UK Release: 1st January 2013
Watched in the Cinema: Wednesday 13th February 2013
Rating: 12A
Genre: Drama, History, Thriller
Runtime: 1hr 54mins
IMDb Plot Synopsis: A regular family - Maria (Naomi Watts), Henry (Ewan McGregor) and their three kids - travel to Thailand to spend Christmas. They get an upgrade to a villa on the coastline. After settling in and exchanging gifts, they go to the pool, like so many other tourists. A perfect paradise vacation until a distant noise becomes a roar. There is no time to escape from the tsunami; Maria and her eldest are swept one way, Henry and the youngest another. Who will survive, and what will become of them?

My Review: After years of waiting (I first featured it on my Most Anticipated list in 2011), The Impossible finally reached my local cinema. And it was as epic and heart-breaking as I expected it to be. What hit me most was how the film centered wholly on the family, with very little ‘happy’ time before the tsunami struck. The home-movie camera work on Christmas morning only added to the true story element, because of course this happened just over 8 years ago now and so it is still quite fresh in people’s minds. I may have only been 11 at the time but I definitely remember the horrifically devastating pictures on TV and the huge waves were beyond my comprehension. The movie does a great job of showing that without it feeling to CGI-heavy. The scenes directly after the waves hit the resort are my favourite. 
For a long while it focuses only on Naomi Watts’ character Maria and her son Lucas (played fantastically by Tom Holland - he was by far the best actor in this film!). We see the two of battling the water and debris and it all feels so incredibly real - as if you’re right there with them. The naturalness between them is amazing and you’re so relieved when they finally are taken to a hospital. 
However, that’s when things start to get even more emotional as the film then shows the aftermath of the tsunami and the terrible conditions in hospitals and shelters, were people from all across the world are attempting to communicate with each other and find their loved ones in a sea of thousands. You feel that urgency and desperation as mother and son fight to stay together and when torn apart it is unbearable.
I could literally feel the people shaking in their seats around me fighting back the tears and with the (sometimes over the top) soundtrack swelling it was hard not to join them.
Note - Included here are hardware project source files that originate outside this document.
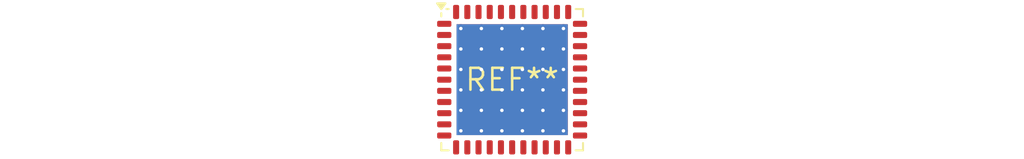
<source format=kicad_pcb>
(kicad_pcb (version 20240108) (generator pcbnew)

  (general
    (thickness 1.6)
  )

  (paper "A4")
  (layers
    (0 "F.Cu" signal)
    (31 "B.Cu" signal)
    (32 "B.Adhes" user "B.Adhesive")
    (33 "F.Adhes" user "F.Adhesive")
    (34 "B.Paste" user)
    (35 "F.Paste" user)
    (36 "B.SilkS" user "B.Silkscreen")
    (37 "F.SilkS" user "F.Silkscreen")
    (38 "B.Mask" user)
    (39 "F.Mask" user)
    (40 "Dwgs.User" user "User.Drawings")
    (41 "Cmts.User" user "User.Comments")
    (42 "Eco1.User" user "User.Eco1")
    (43 "Eco2.User" user "User.Eco2")
    (44 "Edge.Cuts" user)
    (45 "Margin" user)
    (46 "B.CrtYd" user "B.Courtyard")
    (47 "F.CrtYd" user "F.Courtyard")
    (48 "B.Fab" user)
    (49 "F.Fab" user)
    (50 "User.1" user)
    (51 "User.2" user)
    (52 "User.3" user)
    (53 "User.4" user)
    (54 "User.5" user)
    (55 "User.6" user)
    (56 "User.7" user)
    (57 "User.8" user)
    (58 "User.9" user)
  )

  (setup
    (pad_to_mask_clearance 0)
    (pcbplotparams
      (layerselection 0x00010fc_ffffffff)
      (plot_on_all_layers_selection 0x0000000_00000000)
      (disableapertmacros false)
      (usegerberextensions false)
      (usegerberattributes false)
      (usegerberadvancedattributes false)
      (creategerberjobfile false)
      (dashed_line_dash_ratio 12.000000)
      (dashed_line_gap_ratio 3.000000)
      (svgprecision 4)
      (plotframeref false)
      (viasonmask false)
      (mode 1)
      (useauxorigin false)
      (hpglpennumber 1)
      (hpglpenspeed 20)
      (hpglpendiameter 15.000000)
      (dxfpolygonmode false)
      (dxfimperialunits false)
      (dxfusepcbnewfont false)
      (psnegative false)
      (psa4output false)
      (plotreference false)
      (plotvalue false)
      (plotinvisibletext false)
      (sketchpadsonfab false)
      (subtractmaskfromsilk false)
      (outputformat 1)
      (mirror false)
      (drillshape 1)
      (scaleselection 1)
      (outputdirectory "")
    )
  )

  (net 0 "")

  (footprint "QFN-44-1EP_8x8mm_P0.65mm_EP6.45x6.45mm_ThermalVias" (layer "F.Cu") (at 0 0))

)

</source>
Yet it wasn’t until the final act that I felt like tears might come when the three little brothers are finally reunited after ridiculously tense scenes of family members narrowly missing out on finding each other. It really highlights how easy it is to get lost in the system or in the crowds of people suffering with what felt like very little organisation. When the family is finally reunited Maria is close to death and so the film is then about whether or not she will live and attempting to get back home which i felt was wrapped up far too quickly. We se the family put on a plane but an update of her condition wasn’t given nor do we see any other people leave which I think is a little insulting. We have spent the entire film willing them to survive but ending the film where they are mostly fine isn’t quite good enough when there are still thousands left stranded. I think a more satisfactory ending would have been to see some of the clear-up maybe, a more stable country - perhaps even Maria becoming a doctor in Thailand to wrap up the hints that she wants to go make to work and help people? It is left very uncertain and if it weren’t for that I think it would have been a much more enjoyable watch. However, the rest of the film was incredibly tense, emotional and very well shot making you feel as if you were right there in the after-math. My only hesitation was the conclusion and the cinematic gloss perhaps given to this devastating event.